■ EXERCISE GOAL ■
What you return should be each line of the data containing the string "маринованными".

Extracted page text data:
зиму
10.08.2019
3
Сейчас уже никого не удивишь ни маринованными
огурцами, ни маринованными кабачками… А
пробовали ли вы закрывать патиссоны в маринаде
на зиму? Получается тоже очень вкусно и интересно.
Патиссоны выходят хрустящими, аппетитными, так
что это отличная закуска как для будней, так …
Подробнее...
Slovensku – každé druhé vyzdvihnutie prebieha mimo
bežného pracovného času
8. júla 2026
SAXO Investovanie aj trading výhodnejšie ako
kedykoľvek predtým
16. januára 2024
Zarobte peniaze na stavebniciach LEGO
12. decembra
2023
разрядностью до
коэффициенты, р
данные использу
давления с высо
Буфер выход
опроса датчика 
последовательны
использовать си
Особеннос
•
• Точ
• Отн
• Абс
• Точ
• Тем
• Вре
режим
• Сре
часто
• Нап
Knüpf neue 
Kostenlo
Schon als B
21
---
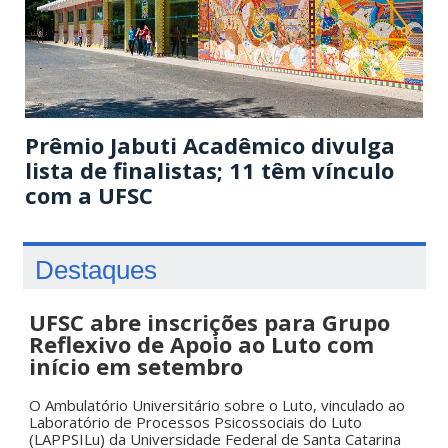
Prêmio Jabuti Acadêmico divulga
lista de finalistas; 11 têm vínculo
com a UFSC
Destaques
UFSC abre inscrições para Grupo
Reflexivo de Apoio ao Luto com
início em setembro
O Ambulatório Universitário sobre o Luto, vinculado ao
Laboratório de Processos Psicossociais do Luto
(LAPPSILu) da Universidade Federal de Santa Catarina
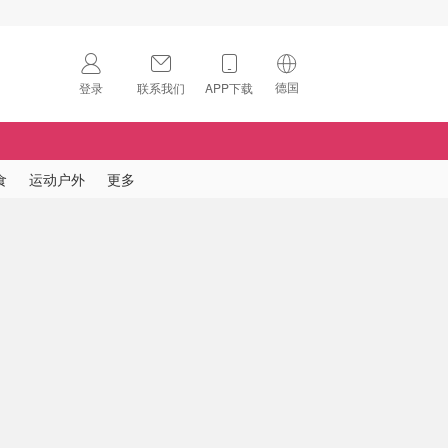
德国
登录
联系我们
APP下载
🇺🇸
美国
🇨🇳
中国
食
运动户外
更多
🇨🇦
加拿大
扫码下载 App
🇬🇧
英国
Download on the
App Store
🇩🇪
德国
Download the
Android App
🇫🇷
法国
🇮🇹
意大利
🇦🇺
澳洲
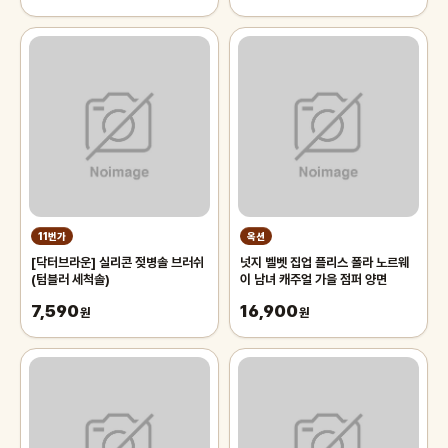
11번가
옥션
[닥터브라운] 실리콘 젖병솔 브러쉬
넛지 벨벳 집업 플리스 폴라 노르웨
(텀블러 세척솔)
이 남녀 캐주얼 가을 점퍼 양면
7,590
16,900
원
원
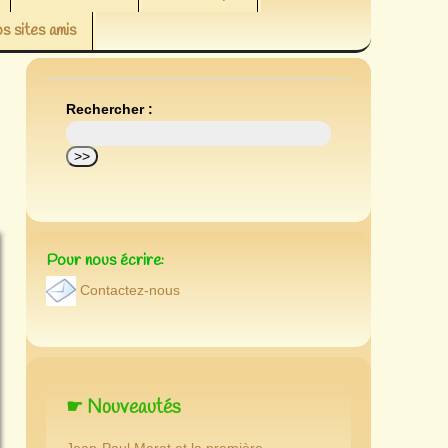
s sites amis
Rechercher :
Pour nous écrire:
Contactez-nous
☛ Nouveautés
---
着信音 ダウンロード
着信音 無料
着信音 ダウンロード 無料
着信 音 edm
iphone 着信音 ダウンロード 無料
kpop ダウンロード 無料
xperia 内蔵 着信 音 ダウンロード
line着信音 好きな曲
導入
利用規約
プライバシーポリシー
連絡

■ ANSWER TO THE PROBLEM ■
Сейчас уже никого не удивишь ни маринованными
огурцами, ни маринованными кабачками… А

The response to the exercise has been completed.